**What this task involves**
Please print each entry below exactly as it reads.

START Dataset content

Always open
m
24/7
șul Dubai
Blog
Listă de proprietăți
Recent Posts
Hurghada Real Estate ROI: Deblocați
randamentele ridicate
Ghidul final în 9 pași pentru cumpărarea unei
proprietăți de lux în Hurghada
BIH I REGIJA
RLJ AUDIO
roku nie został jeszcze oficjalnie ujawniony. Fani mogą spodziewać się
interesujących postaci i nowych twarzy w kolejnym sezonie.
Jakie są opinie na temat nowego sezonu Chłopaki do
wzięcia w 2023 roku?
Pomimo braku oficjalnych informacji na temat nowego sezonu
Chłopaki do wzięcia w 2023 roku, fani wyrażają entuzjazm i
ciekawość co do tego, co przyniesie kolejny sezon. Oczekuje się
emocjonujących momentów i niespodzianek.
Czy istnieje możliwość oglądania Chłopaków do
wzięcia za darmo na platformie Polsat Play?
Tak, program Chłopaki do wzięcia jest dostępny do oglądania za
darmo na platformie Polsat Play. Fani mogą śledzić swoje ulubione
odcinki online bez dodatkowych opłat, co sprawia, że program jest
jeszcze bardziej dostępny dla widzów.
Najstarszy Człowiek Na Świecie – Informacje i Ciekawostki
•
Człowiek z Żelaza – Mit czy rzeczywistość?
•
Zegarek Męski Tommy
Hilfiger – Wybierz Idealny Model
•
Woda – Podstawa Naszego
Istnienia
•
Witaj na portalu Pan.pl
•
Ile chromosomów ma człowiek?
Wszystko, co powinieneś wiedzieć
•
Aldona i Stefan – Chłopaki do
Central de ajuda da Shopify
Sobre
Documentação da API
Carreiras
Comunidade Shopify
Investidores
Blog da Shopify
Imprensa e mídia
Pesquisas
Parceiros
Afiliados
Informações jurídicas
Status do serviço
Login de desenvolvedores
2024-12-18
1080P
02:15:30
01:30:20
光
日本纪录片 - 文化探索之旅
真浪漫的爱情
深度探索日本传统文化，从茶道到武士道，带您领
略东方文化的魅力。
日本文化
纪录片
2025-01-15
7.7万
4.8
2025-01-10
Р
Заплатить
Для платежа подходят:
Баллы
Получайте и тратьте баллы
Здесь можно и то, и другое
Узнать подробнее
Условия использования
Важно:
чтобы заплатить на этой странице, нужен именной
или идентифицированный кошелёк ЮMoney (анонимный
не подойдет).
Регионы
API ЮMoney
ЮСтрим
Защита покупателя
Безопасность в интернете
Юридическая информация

END Dataset content

**Written response**
Always open
m
24/7
șul Dubai
Blog
Listă de proprietăți
Recent Posts
Hurghada Real Estate ROI: Deblocați
randamentele ridicate
Ghidul final în 9 pași pentru cumpărarea unei
proprietăți de lux în Hurghada
BIH I REGIJA
RLJ AUDIO
roku nie został jeszcze oficjalnie ujawniony. Fani mogą spodziewać się
interesujących postaci i nowych twarzy w kolejnym sezonie.
Jakie są opinie na temat nowego sezonu Chłopaki do
wzięcia w 2023 roku?
Pomimo braku oficjalnych informacji na temat nowego sezonu
Chłopaki do wzięcia w 2023 roku, fani wyrażają entuzjazm i
ciekawość co do tego, co przyniesie kolejny sezon. Oczekuje się
emocjonujących momentów i niespodzianek.
Czy istnieje możliwość oglądania Chłopaków do
wzięcia za darmo na platformie Polsat Play?
Tak, program Chłopaki do wzięcia jest dostępny do oglądania za
darmo na platformie Polsat Play. Fani mogą śledzić swoje ulubione
odcinki online bez dodatkowych opłat, co sprawia, że program jest
jeszcze bardziej dostępny dla widzów.
Najstarszy Człowiek Na Świecie – Informacje i Ciekawostki
•
Człowiek z Żelaza – Mit czy rzeczywistość?
•
Zegarek Męski Tommy
Hilfiger – Wybierz Idealny Model
•
Woda – Podstawa Naszego
Istnienia
•
Witaj na portalu Pan.pl
•
Ile chromosomów ma człowiek?
Wszystko, co powinieneś wiedzieć
•
Aldona i Stefan – Chłopaki do
Central de ajuda da Shopify
Sobre
Documentação da API
Carreiras
Comunidade Shopify
Investidores
Blog da Shopify
Imprensa e mídia
Pesquisas
Parceiros
Afiliados
Informações jurídicas
Status do serviço
Login de desenvolvedores
2024-12-18
1080P
02:15:30
01:30:20
光
日本纪录片 - 文化探索之旅
真浪漫的爱情
深度探索日本传统文化，从茶道到武士道，带您领
略东方文化的魅力。
日本文化
纪录片
2025-01-15
7.7万
4.8
2025-01-10
Р
Заплатить
Для платежа подходят:
Баллы
Получайте и тратьте баллы
Здесь можно и то, и другое
Узнать подробнее
Условия использования
Важно:
чтобы заплатить на этой странице, нужен именной
или идентифицированный кошелёк ЮMoney (анонимный
не подойдет).
Регионы
API ЮMoney
ЮСтрим
Защита покупателя
Безопасность в интернете
Юридическая информация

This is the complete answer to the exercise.